Runs any expectation attached with Deequ. But also runs attached Great Expectation Suites.

Arguments

  • dataframe Optional[Union[pandas.DataFrame, pyspark.sql.DataFrame]]: The PySpark dataframe to run the data validation expectations against.
  • log_activity Optional[bool]: Boolean to indicate whether to persist validation results along with the feature group. Defaults to False.
  • expectation_suite: Optionally provide an Expectation Suite to override the one that is possibly attached to the feature group. This is useful for testing new Expectation suites. When an extra suite is provided, the results will never be persisted. Defaults to None.
  • validation_options Optional[Dict[Any, Any]]: Additional validation options as key-value pairs, defaults to {}.
    • key run_validation boolean value, set to False to skip validation temporarily on ingestion.
    • key save_report boolean value, set to False to skip upload of the validation report to Hopsworks.
    • key ge_validate_kwargs a dictionary containing kwargs for the validate method of Great Expectations.

Returns

FeatureGroupValidation, ValidationReport. The feature group validation metadata object, as well as the Validation Report produced by Great Expectations.


Retrieval#

[source]

get_validations#

FeatureGroup.get_validations(validation_time=None, commit_time=None)

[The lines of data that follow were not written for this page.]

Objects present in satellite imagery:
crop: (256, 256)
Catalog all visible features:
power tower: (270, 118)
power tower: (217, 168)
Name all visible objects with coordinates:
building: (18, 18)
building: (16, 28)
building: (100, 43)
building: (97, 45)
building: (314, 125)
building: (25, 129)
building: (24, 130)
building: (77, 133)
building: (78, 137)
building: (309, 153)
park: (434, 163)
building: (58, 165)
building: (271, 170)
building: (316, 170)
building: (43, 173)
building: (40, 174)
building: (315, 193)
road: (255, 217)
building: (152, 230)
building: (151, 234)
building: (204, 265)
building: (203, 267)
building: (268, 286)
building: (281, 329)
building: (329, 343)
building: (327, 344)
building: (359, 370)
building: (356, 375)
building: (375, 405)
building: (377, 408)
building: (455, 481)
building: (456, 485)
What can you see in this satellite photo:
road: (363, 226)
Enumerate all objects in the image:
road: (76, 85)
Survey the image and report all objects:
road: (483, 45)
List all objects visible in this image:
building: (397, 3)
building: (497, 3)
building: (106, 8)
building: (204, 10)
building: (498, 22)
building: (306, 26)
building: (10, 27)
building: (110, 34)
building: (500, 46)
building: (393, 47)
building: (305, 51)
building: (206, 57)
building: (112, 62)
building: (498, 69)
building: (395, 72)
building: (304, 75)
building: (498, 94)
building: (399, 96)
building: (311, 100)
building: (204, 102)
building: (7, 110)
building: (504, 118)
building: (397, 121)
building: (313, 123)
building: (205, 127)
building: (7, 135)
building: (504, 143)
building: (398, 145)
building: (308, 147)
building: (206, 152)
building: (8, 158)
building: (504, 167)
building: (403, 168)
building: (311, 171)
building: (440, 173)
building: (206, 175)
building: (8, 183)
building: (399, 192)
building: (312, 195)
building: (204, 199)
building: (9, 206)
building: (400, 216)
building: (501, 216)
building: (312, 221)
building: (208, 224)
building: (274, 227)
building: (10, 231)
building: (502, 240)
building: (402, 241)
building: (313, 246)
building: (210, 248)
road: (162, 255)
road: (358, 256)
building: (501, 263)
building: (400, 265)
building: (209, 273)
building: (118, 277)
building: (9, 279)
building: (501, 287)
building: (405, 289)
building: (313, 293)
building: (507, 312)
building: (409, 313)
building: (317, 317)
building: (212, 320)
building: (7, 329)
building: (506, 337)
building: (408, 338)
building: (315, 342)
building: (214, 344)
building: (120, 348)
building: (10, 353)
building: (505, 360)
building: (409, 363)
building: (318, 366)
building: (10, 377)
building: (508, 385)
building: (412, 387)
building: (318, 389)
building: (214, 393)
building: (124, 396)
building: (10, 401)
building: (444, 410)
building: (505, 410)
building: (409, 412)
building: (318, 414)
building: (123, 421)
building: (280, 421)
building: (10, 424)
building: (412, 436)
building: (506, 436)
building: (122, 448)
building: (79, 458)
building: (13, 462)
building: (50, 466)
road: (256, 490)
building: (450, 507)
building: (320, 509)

Get feature group data validation results based on the attached expectations.

Arguments

  • validation_time: The data validation time, when the data validation started. commit_time: The commit time of a time travel enabled feature group.

Returns

FeatureGroupValidation. The feature group validation metadata object.


Properties#

[source]

ValidationResult#

hsfs.validation_result.ValidationResult(
    status,
    message,
    value,
    features,
    rule,
    href=None,
    expand=None,
    items=None,
    count=None,
    type=None,
)

Metadata object representing the validation result of a single rule of an expectation result of a Feature Group.


[source]

features#

Feature of the validation result on which the rule was applied.


[source]

message#

Message describing the outcome of applying the rule against the feature.


[source]

rule#

Feature of the validation result on which the rule was applied.


[source]

status#


[source]

value#

The computed value of the feature according to the rule.